STORED DATA:
******************************
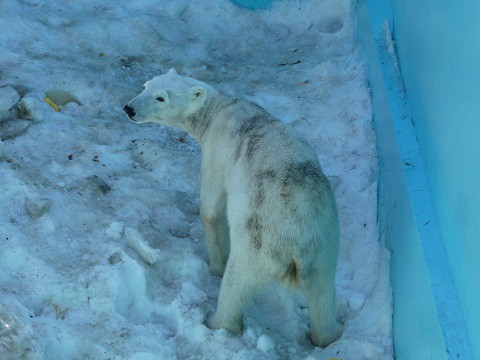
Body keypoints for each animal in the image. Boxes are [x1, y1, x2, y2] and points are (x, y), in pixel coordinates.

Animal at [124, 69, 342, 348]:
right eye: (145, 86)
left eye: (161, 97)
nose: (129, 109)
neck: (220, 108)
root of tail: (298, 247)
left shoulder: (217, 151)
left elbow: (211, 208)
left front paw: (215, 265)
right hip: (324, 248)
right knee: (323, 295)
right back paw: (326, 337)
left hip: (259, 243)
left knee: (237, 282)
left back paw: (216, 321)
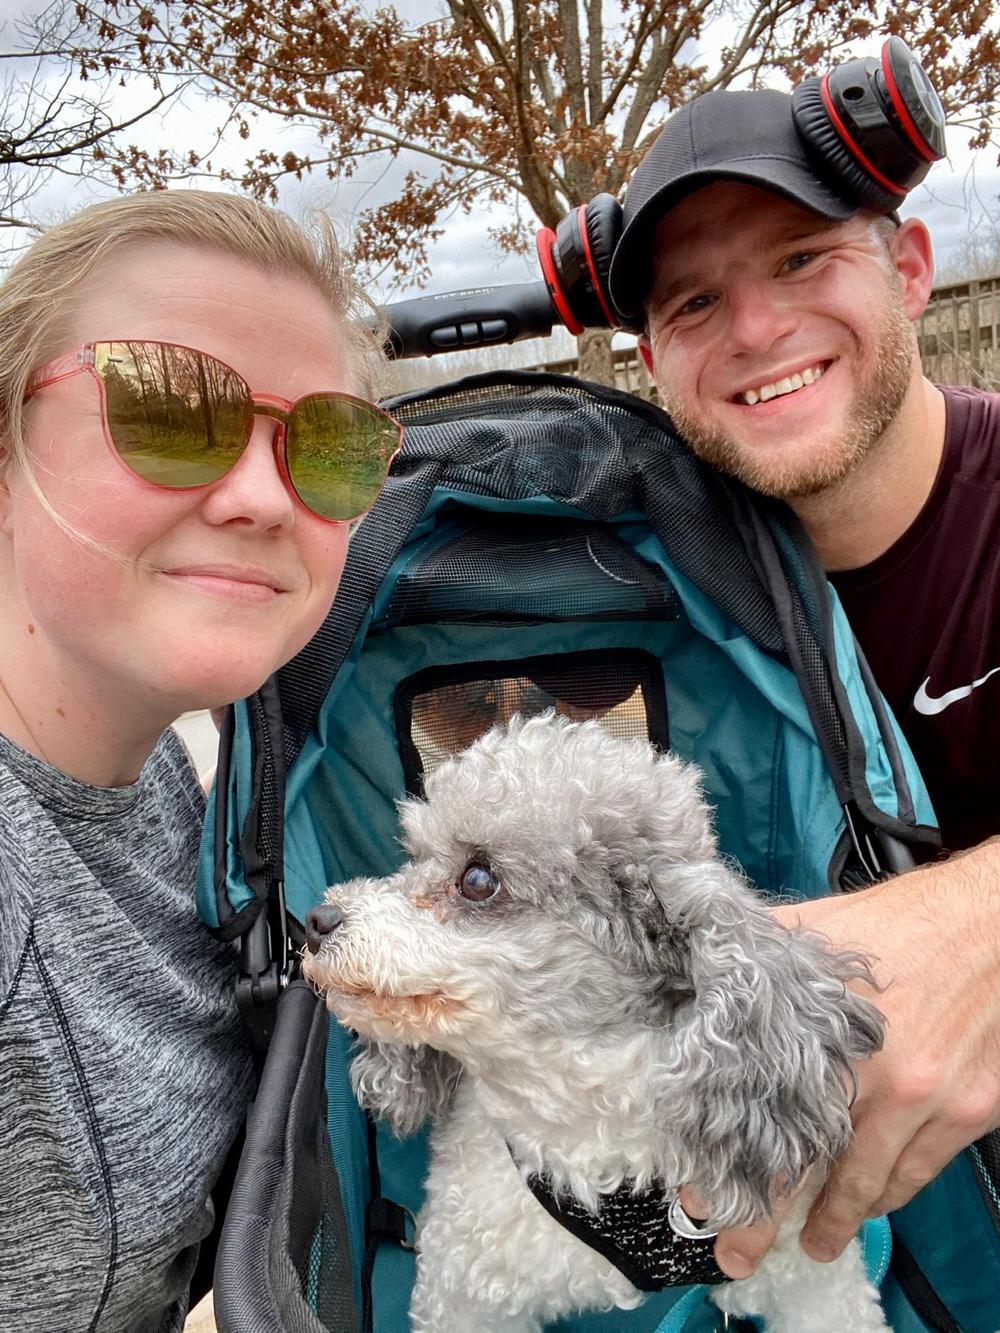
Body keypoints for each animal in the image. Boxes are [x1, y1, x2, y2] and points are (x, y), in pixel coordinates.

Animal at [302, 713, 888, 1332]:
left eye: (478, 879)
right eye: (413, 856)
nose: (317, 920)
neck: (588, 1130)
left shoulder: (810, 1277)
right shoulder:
******************************
WHAT THIS TASK INVOLVES: Scan the entries for the word "left". Report each line that has it.

SOLVED EXERCISE:
left eye: (161, 97)
left shoulder: (217, 151)
left elbow: (211, 208)
left front paw: (215, 265)
left hip: (259, 243)
left knee: (237, 282)
left back paw: (216, 321)
left eye: (478, 879)
left shoulder: (810, 1277)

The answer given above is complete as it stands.